TNB Night Owl–Apology

Macaroni and Cheese. Photo by Naotake Murayama

We all have that one movie we adored in our youth that, upon later viewing, isn’t quite as magnificent as it was then. For me, that’s a made-for-HBO movie APOLOGY (1986). I’m not sure what caused my multiple watches. It may have been the “artsyness” that appealed to my young, pretentious self. It may have been a teenage crush on Peter Weller. Whatever it is, the movie never made it to digital media and, thus, the affection of my youth had not been tainted. This month someone uploaded an old VHS copy onto YouTube and I was able to watch it again for the first time in decades.

The premise was based on a real-life project, the Apology Line, created by artist Allan Bridge. Flyers were posted all over New York inviting people to anonymously call and confess whatever they did that they needed to apologize for. Bridge received calls about infidelity and petty theft, but he also heard from people claiming to be guilty of assault, murder, and worse. Two years prior to the movie Campbell Black wrote a novel based on a killer’s apology. It was somewhat loyal to the real life man (albeit with an unsatisfying ending, but that’s just my opinion). The film took a few more liberties.

The first thing was they changed Allan to Lily (played by Leslie Ann Warren). She is recording the apologies to play in a giant walk-through sculpture. What’s it supposed to symbolize? We’re not supposed to delve too deep into it. Another way the film veered from the original story was that in Bridge’s original line there was a criminal who confessed to gay bashing and robbing homosexuals. The film went much more dramatic and had him murdering them.

Lily is so wrapped up in her art that she neglects all her relationships, from her teenage daughter to the gallery owner who has more than professional interest in her. Meanwhile, New York City cop Rad Hungate (a fabulous name for a character, and the one portrayed by Weller) is so wrapped up in his work (and guilt over shooting a suspect) that he neglects his relationships. It’s painfully obvious where this is all going. Lily is alone. After a few minutes Rad is alone. He’s investigating the murders. She hears the confessions of the murderer. There’s no subtlety here. We know this has to all build to a big climactic confrontation in her studio, with the huge industrial looking sculpture playing as integral a part of the story as the romantic liaisons between Rad and Lily.
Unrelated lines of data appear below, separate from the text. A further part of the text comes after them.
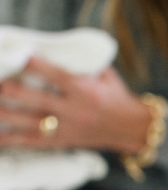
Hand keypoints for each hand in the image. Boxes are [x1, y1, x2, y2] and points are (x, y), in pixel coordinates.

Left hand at [0, 56, 150, 153]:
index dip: (35, 66)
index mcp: (85, 91)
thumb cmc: (117, 97)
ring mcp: (66, 129)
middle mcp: (74, 111)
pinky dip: (11, 139)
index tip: (19, 56)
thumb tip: (54, 47)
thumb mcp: (105, 75)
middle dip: (12, 91)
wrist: (133, 129)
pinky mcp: (62, 142)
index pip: (56, 76)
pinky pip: (31, 142)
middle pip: (37, 101)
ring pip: (29, 123)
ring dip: (5, 114)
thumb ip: (82, 63)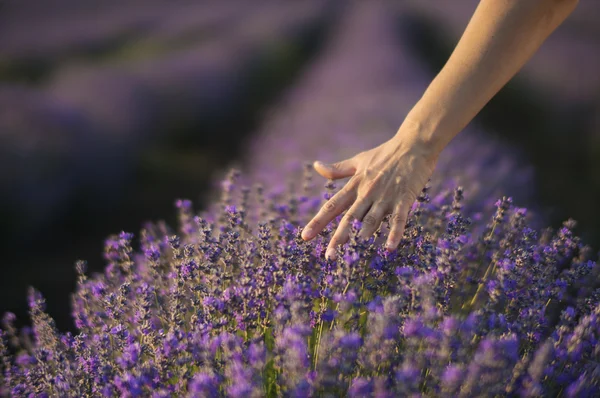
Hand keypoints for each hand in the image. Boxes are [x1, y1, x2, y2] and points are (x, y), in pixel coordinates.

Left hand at [301, 130, 437, 259]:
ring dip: (363, 235)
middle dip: (338, 238)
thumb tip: (316, 166)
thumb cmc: (385, 153)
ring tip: (354, 253)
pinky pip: (398, 219)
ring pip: (371, 219)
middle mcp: (367, 192)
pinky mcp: (404, 198)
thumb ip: (338, 169)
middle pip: (349, 218)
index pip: (332, 206)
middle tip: (328, 256)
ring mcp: (385, 196)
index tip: (305, 237)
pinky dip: (394, 233)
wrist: (414, 144)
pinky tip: (389, 248)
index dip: (318, 222)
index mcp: (355, 185)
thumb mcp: (358, 160)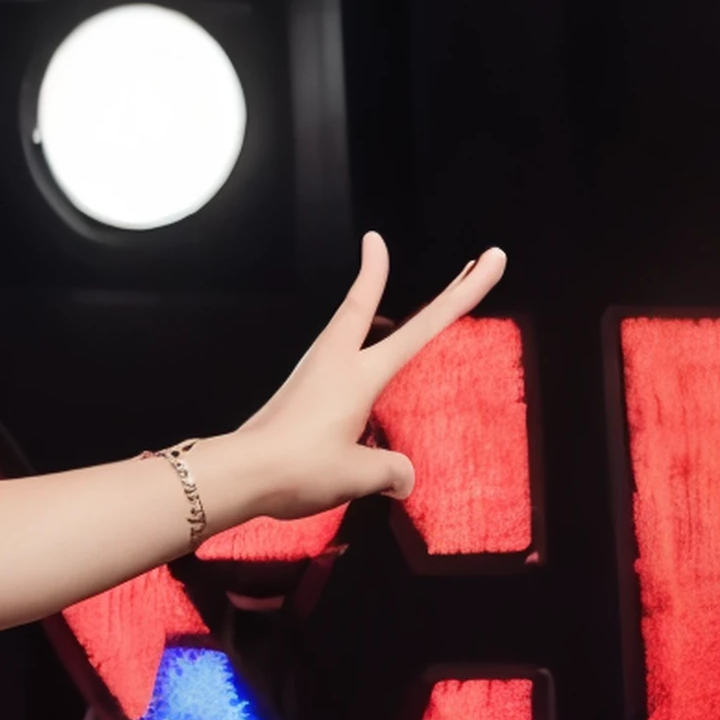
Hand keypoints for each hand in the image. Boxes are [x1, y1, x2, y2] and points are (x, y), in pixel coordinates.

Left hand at [193, 232, 503, 528]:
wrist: (237, 475)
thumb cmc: (296, 469)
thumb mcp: (358, 475)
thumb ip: (390, 472)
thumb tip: (402, 476)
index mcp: (360, 374)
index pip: (424, 328)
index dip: (459, 294)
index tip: (481, 259)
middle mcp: (334, 363)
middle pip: (361, 304)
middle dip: (375, 273)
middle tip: (377, 244)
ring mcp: (311, 374)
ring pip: (344, 331)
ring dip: (363, 313)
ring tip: (383, 321)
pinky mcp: (297, 392)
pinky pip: (333, 362)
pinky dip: (351, 356)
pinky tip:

Looking back on this movie with older eyes I can see the cliches from a mile away. It worked on one level when I was a younger, less jaded movie watcher. Now it works on a different level–there’s a comfort to the familiar. APOLOGY delivers on all its promises. The setups all pay off, whether romantic or murderous. All the actors do a fine job with their roles. Sure, nothing is groundbreaking, but everything is satisfying.

Question of the night: what’s the strangest art piece you’ve experienced?